What you need to do:
Reproduce the news article about Pat Robertson's apology, word for word, between "Robertson's rationale for" and "to Robertson's apology.", inclusive.

Text passage:
□ □ □ □ □
(CNN) -- After two days of criticism, Christian broadcaster Pat Robertson apologized for his controversial suggestion that the United States should assassinate Venezuelan President Hugo Chavez.
"Is it right to call for assassination? No, and I apologize for that statement," Robertson said. "I spoke in frustration that we should accommodate the man who thinks the U.S. is out to kill him."
But he compared Chavez to Iraq's Saddam Hussein and Adolph Hitler and quoted German Lutheran theologian Dietrich Bonhoeffer: "[That if a madman were] driving a car into a group of innocent bystanders, then I can't, as a Christian, simply wait for the catastrophe and then comfort the wounded and bury the dead. I must try to wrestle the steering wheel out of the hands of the driver."
Bonhoeffer was hanged by the Nazis for his involvement in a 1944 plot to assassinate Hitler.
Robertson's rationale for his statement remained unchanged.
"I said before the war in Iraq began that the wisest course would be to wage war against Saddam Hussein, not the whole nation of Iraq," Robertson said. "When faced with the threat of a comparable dictator in our own hemisphere, would it not be wiser to wage war against one person rather than finding ourselves down the road locked in a bitter struggle with a whole nation?"
So far there has been no reaction from Venezuela to Robertson's apology.
Earlier Wednesday, on his "The 700 Club" program, Robertson said the media had taken his remarks out of context.
"I didn't say 'assassination.' I said our special forces should 'take him out.' And 'take him out' can be a number of things, including kidnapping; there are a number of ways to take out a dictator from power besides killing him. I was misinterpreted by the AP [Associated Press], but that happens all the time," Robertson said on "The 700 Club." (Watch video)
□ □ □ □ □
Available data:
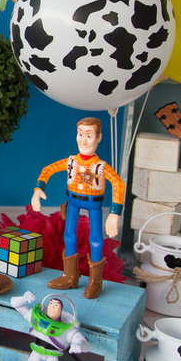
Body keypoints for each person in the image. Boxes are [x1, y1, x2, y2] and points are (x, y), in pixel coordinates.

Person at [30, 117, 124, 298]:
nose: (84, 141)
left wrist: (114, 213)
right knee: (69, 235)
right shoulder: (71, 161)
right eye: (80, 135)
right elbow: (48, 169)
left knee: (96, 239)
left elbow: (118, 184)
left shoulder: (101, 166)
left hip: (94, 205)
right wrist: (38, 189)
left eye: (89, 136)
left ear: (99, 138)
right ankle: (70, 275)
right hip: (72, 202)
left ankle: (95, 281)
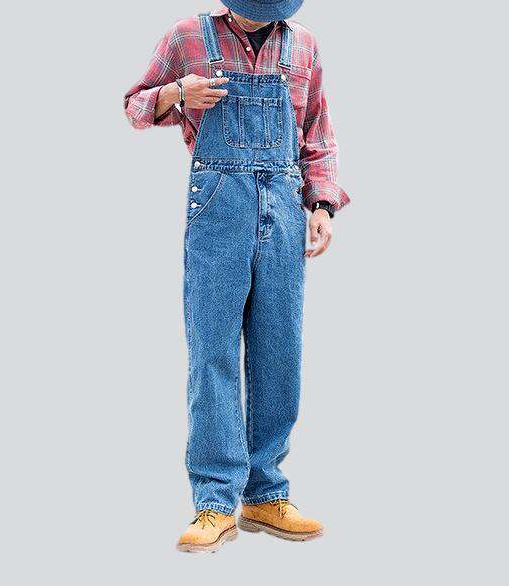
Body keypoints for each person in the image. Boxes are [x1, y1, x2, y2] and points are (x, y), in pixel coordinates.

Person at [124, 0, 349, 553]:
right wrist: (178, 94)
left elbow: (317, 132)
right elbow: (134, 106)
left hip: (284, 206)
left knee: (279, 350)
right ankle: (215, 501)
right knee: (213, 350)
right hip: (218, 207)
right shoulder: (188, 36)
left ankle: (265, 493)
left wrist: (322, 205)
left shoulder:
□ □ □ □ □
Solution to the problem:
Robertson's rationale for his statement remained unchanged.
"I said before the war in Iraq began that the wisest course would be to wage war against Saddam Hussein, not the whole nation of Iraq," Robertson said. "When faced with the threat of a comparable dictator in our own hemisphere, would it not be wiser to wage war against one person rather than finding ourselves down the road locked in a bitter struggle with a whole nation?"
So far there has been no reaction from Venezuela to Robertson's apology.